• [Task statement]: Tally every line of the listing where the string "center" is found, and state the total alone.

• [Dataset extract]:
▼

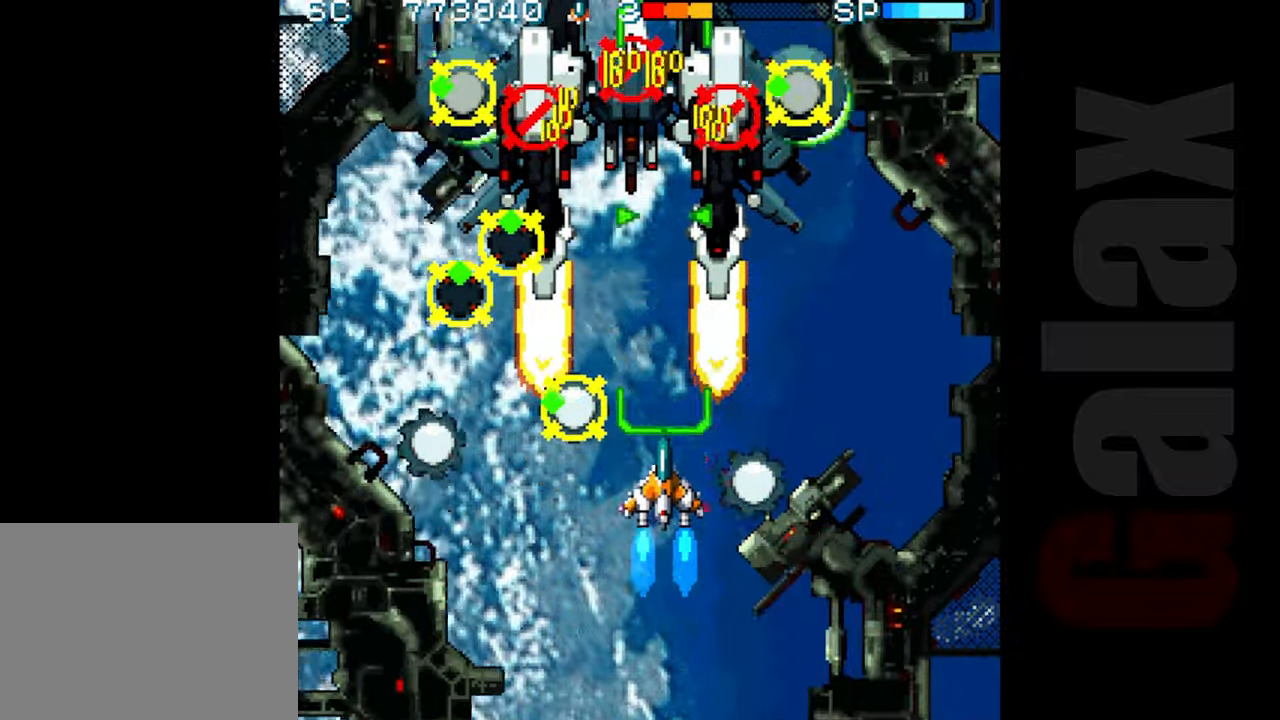
{"buttons": ["R2"], "left_stick": "center", "events": [[250, "left_stick", "down-left"], [433, "left_stick", "center"]]}
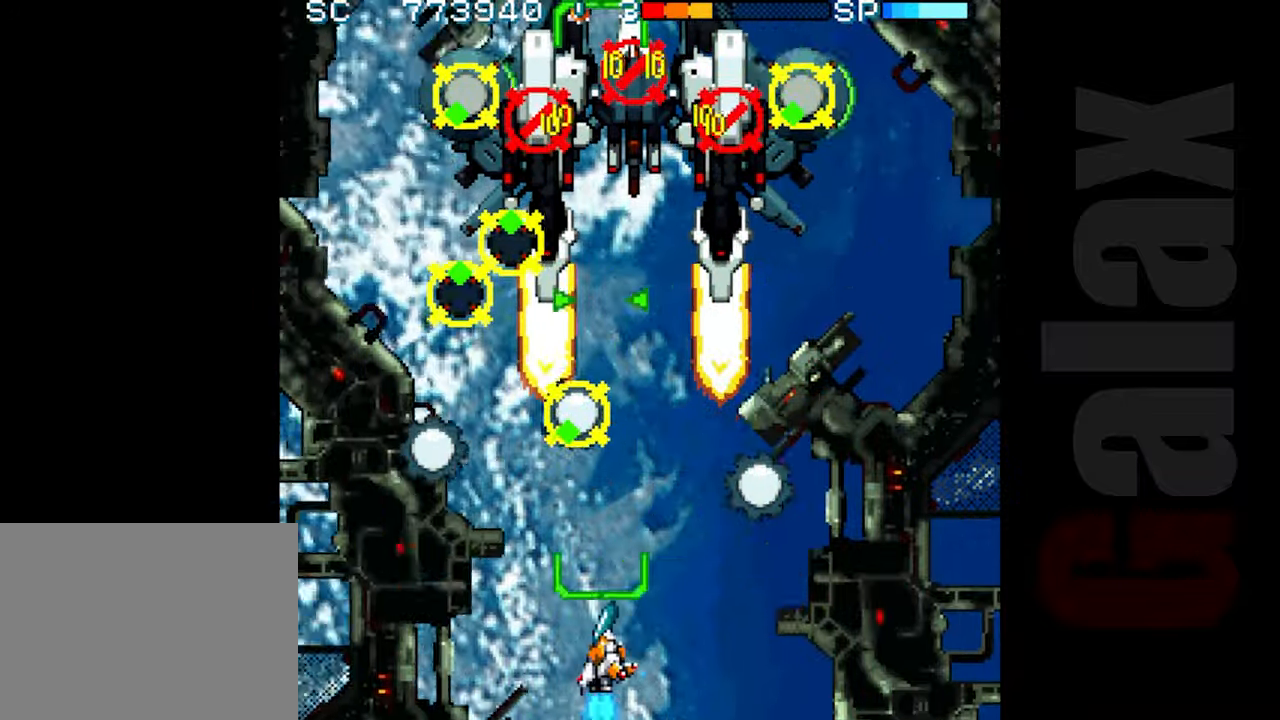
{"buttons": ["R2"], "left_stick": "center", "events": []}
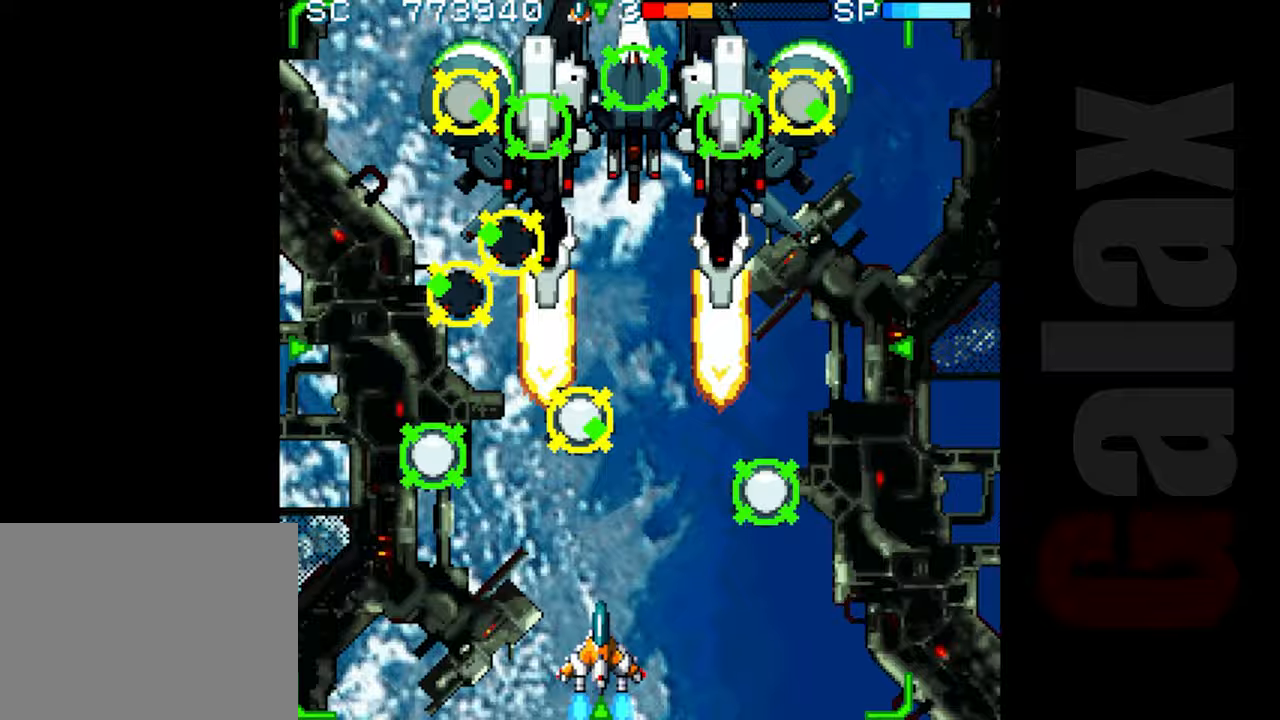
{"buttons": ["B"], "left_stick": "up", "events": [[117, "R2", "up"], [217, "B", "down"], [233, "R2", "down"], [233, "X", "down"], [283, "R2", "up"], [317, "X", "up"], [317, "left_stick", "right"], [417, "left_stick", "up"]]}
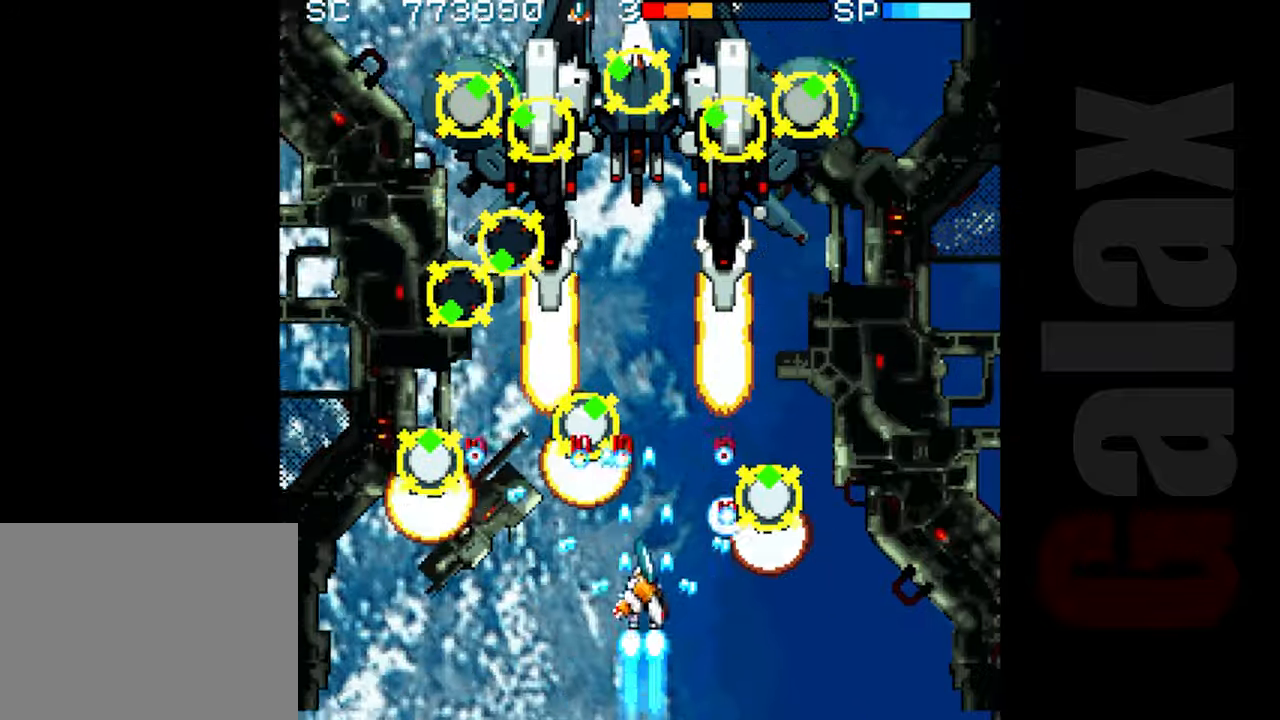
{"buttons": ["B"], "left_stick": "up", "events": []}
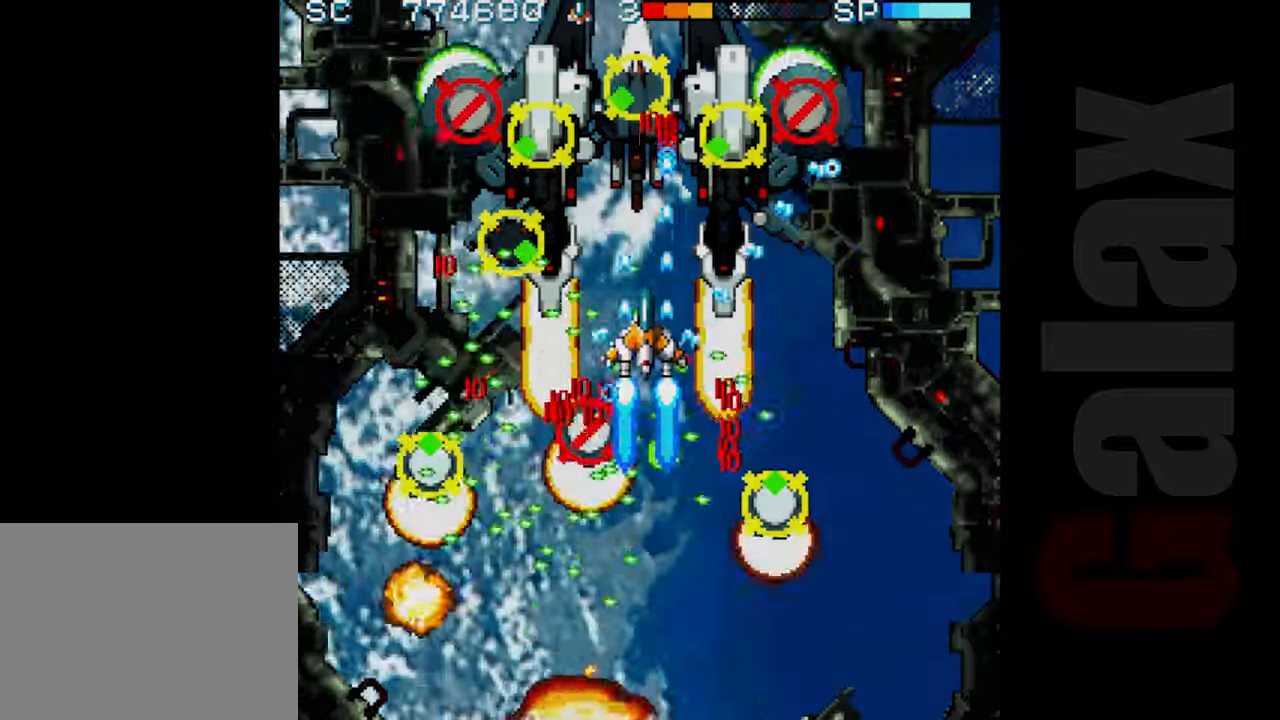
{"buttons": ["B"], "left_stick": "center", "events": [[183, "left_stick", "center"]]}
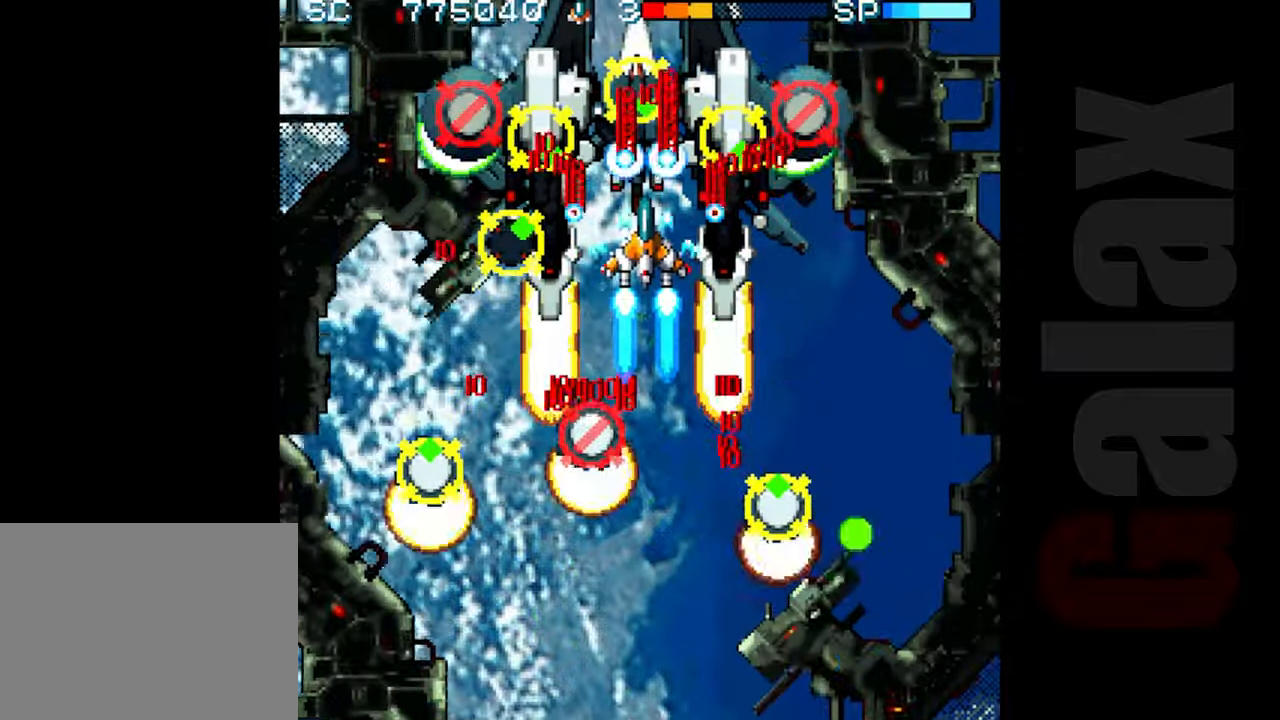
{"buttons": ["B"], "left_stick": "center", "events": []}
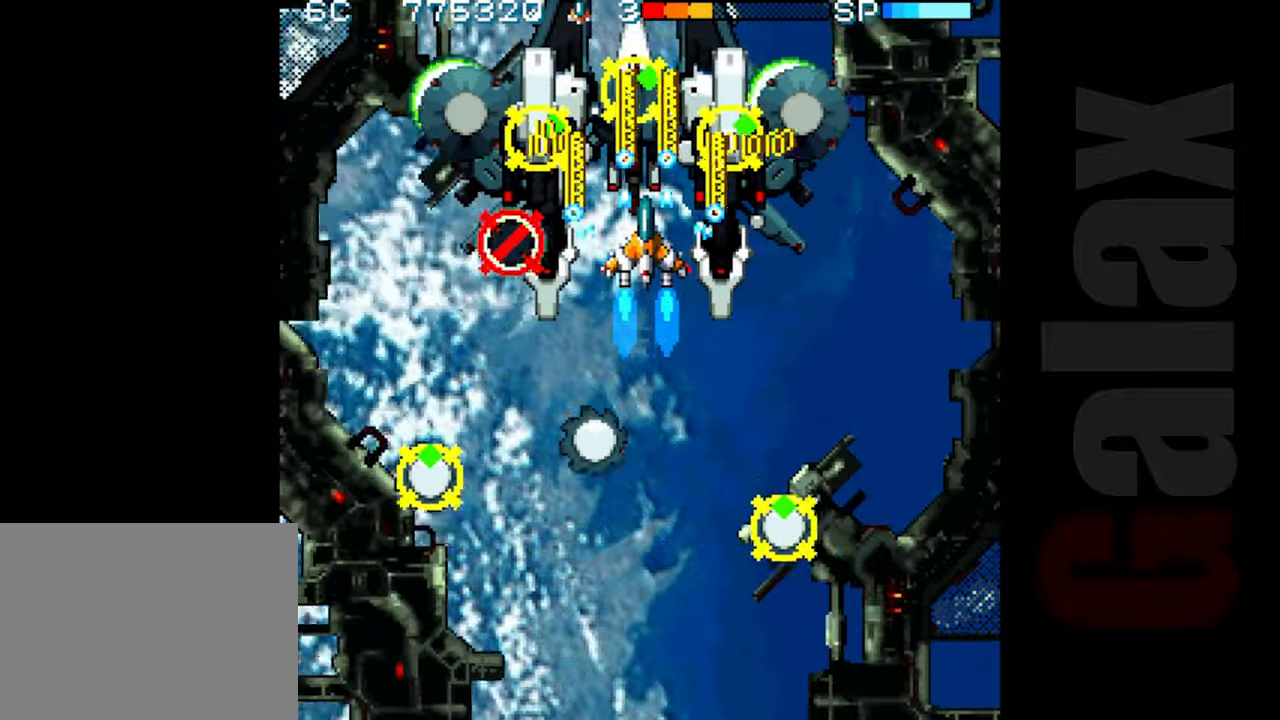
{"buttons": ["R2"], "left_stick": "down", "events": [[300, "R2", "down"], [333, "B", "up"], [333, "left_stick", "down"]]}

▲

• [Task result]: 4